Maldives poll panel cancels election

Male, Sep 27 (IANS) Embattled Maldives Elections Commission late Friday canceled the second round of voting for the presidential election, setting the stage for politically turbulent times for the Indian Ocean group of islands.

The commission made the announcement after having a last minute meeting to decide whether they could go ahead with the election, which was scheduled to be held Saturday, Xinhua reported.

The Maldives Supreme Court Monday indefinitely postponed the second round runoff sparking protests across the capital city of Male.

The date for the runoff would be announced later, the commission added in a press notice.

The announcement said it was the commission's legal obligation to ensure peaceful elections where the people can exercise their right to vote without violence or unrest.

"However, the current atmosphere in the country is not conducive for a peaceful polls," the commission noted.

It also pointed out that the Supreme Court had ordered the security forces to arrest anyone attempting to defy the court's injunction delaying the runoff until it rules on the case filed by presidential candidate Gasim Ibrahim of the Jumhoory Party (JP).

The Maldives capital was tense Friday evening as thousands of people supportive of former president Mohamad Nasheed, who was controversially ousted from power in 2012, gathered before the country's Supreme Court demanding that postponed presidential elections be held as scheduled Saturday.

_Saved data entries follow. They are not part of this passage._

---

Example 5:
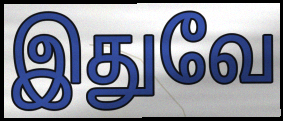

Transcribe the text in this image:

இதுவே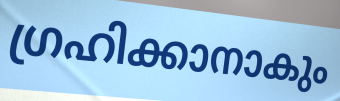
ഗ്രഹിക്കാനാകുംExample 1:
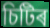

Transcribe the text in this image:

চিটিৰ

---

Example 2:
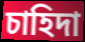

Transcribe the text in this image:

চাহিদা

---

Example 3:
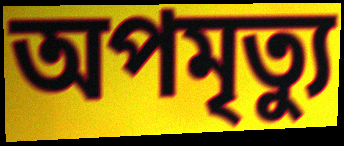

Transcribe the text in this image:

অপমৃত্যু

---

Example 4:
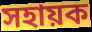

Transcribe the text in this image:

সহায়ক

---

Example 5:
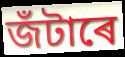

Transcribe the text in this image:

জঁটাৰেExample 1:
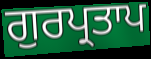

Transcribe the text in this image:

ਗੁਰਪ੍ਰਤਾਪ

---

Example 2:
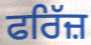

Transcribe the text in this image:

ਫਰਿੱਜ਼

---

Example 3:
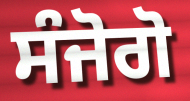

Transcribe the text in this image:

ਸੰਜੋਗੋ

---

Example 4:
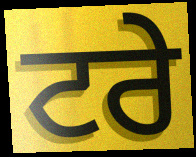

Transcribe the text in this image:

ਟਰੇ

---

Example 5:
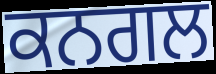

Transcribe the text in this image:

ਕਨਗਲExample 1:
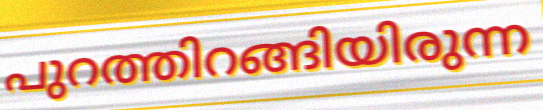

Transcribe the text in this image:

പുറത്തിറങ്ങിയിരുന്ന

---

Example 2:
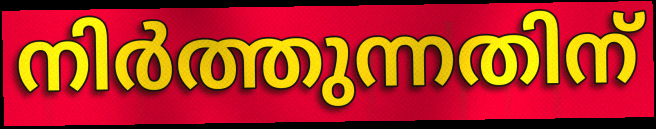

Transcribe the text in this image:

നിർത്തുന്നതിന്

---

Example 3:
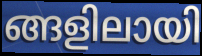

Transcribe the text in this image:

ങ്ങളിലായി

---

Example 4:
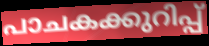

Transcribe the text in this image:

പാചകക്കുറിപ്പ്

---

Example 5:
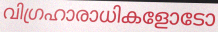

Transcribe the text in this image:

വിഗ്രഹാരാധികളോടോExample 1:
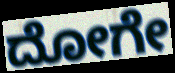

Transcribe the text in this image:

ದೋಗೇ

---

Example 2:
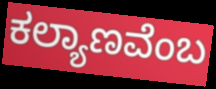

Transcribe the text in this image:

ಕಲ್ಯಾಣವೆಂಬ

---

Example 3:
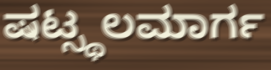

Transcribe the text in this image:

ಷಟ್ಸ್ಥಲಮಾರ್ಗ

Considered to be Maldives' richest man, Gasim came third by a whisker, polling just some 3000 votes less than former autocratic president Abdul Gayoom's half-brother, Abdulla Yamin, who grabbed 25.35 percent of the votes.

Yamin and Nasheed were scheduled to contest Saturday's second round runoff.

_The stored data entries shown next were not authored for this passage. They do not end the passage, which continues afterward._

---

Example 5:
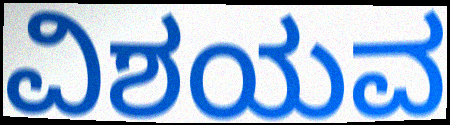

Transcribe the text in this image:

ವಿಶಯವ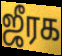
ஜீரக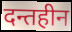
दन्तहीन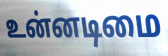
உன்னடிமை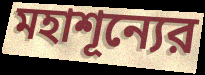
মহাশূন্যেরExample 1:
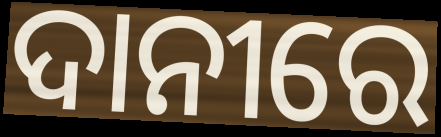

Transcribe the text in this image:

ଦାନୀରେ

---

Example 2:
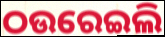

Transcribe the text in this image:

ଠଉରେଇଲି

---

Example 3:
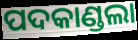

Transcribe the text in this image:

ପଦକାଣ୍ଡଲା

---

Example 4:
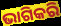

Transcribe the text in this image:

ଭାଗିକରି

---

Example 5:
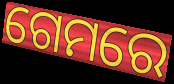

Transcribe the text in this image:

ଗେମରେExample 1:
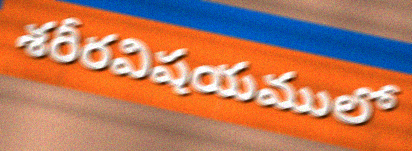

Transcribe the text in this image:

శరీరవిషయములో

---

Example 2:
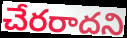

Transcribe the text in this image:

చేరరాదని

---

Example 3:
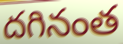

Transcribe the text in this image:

దగినంత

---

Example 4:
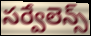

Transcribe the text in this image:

సర్వేలెన్స్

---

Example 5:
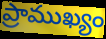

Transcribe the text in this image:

ప్రాముఖ్యం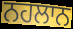
ਨਹਲਾਨ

Nearly two thousand supporters together with ousted president Mohammad Nasheed filled the street leading to the Supreme Court but was stopped metres from their destination by about 150 riot police and army.

Nasheed, the first democratically elected president in the Indian Ocean group of islands, obtained 45.45 percent of the votes to win the first round of voting.

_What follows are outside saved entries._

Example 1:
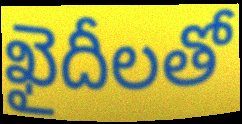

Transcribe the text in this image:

ఖైదీలతో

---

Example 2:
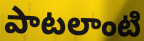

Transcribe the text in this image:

పాటలాంటి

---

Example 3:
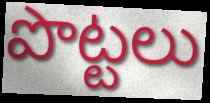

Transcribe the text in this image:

పొట్టలు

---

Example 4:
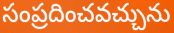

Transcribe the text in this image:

సంప్రదించవచ్చును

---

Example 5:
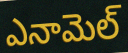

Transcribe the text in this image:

ఎనామెల్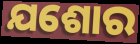
ଯଶୋର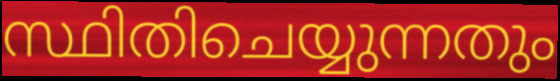
സ്ഥിതിചെയ്യുന്നതും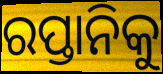
ରପ୍ତାନିକୁ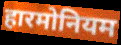
हारमोनियम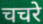
चचरेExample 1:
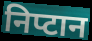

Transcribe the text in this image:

निप्टान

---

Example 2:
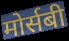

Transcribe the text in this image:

मोर्सबी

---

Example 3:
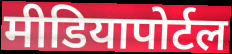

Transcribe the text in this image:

मीडियापोर्टल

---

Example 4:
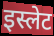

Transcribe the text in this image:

इस्लेट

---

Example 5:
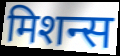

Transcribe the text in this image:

मिशन्सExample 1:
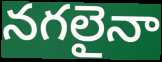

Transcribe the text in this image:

నగలైనా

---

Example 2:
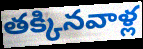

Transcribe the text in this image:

తక్కినవాళ్ల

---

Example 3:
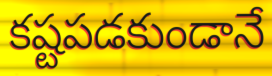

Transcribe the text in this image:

కష్టపడకుండానే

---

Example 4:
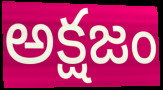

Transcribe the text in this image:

అక్షజం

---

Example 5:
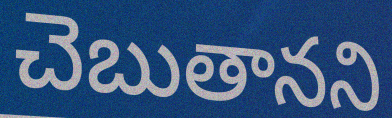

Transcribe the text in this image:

చెబుతానని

However, he failed to get a crucial 50 percent mandate that would have negated the need for a second round.

Nasheed's party has pledged continuous protests till a date for the elections is announced and has insisted the first round of voting was free and fair.

Meanwhile, the Commonwealth, the US, the European Union, the UN, India and Australia have called for the swift resumption of polls and have warned of an outbreak of violence if delays continue.